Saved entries
○ ○ ○ ○

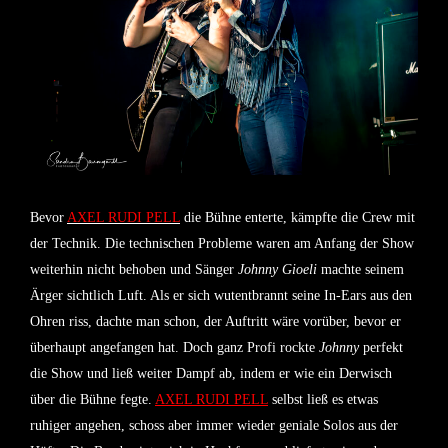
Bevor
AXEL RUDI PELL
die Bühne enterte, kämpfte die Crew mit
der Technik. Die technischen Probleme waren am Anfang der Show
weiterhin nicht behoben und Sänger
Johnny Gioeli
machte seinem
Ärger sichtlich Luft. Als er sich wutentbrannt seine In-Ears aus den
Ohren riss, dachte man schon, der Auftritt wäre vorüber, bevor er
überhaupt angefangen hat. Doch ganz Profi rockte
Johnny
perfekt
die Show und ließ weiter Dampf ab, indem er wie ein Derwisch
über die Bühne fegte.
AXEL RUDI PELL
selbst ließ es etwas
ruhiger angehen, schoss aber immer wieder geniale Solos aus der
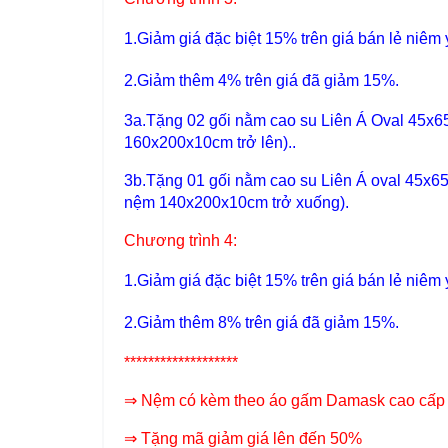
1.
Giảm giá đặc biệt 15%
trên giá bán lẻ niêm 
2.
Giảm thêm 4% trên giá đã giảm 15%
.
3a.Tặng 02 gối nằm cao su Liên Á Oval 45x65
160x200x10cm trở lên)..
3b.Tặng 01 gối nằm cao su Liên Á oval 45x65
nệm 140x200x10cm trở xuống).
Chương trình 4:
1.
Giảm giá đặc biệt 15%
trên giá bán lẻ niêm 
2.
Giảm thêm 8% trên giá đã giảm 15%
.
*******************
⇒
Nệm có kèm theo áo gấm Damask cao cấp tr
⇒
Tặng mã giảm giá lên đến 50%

○ ○ ○ ○

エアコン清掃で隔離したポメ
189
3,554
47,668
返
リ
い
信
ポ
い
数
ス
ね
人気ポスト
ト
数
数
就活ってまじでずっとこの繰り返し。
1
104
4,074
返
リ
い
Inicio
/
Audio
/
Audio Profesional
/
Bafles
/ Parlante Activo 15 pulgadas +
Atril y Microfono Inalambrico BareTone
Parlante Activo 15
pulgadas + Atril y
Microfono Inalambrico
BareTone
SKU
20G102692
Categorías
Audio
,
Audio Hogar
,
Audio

○ ○ ○ ○

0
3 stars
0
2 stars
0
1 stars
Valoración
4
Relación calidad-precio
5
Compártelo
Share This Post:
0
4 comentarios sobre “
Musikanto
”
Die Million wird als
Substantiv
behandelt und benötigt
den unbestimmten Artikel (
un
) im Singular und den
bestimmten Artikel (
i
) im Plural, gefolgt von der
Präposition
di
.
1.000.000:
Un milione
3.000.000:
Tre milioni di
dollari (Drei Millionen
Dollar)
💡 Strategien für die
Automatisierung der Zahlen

○ ○ ○ ○

**What the exercise asks**
Search the data for "pulgadas". Copy every line that has it.

**Exercise response**
/ Parlante Activo 15 pulgadas +
pulgadas + Atril y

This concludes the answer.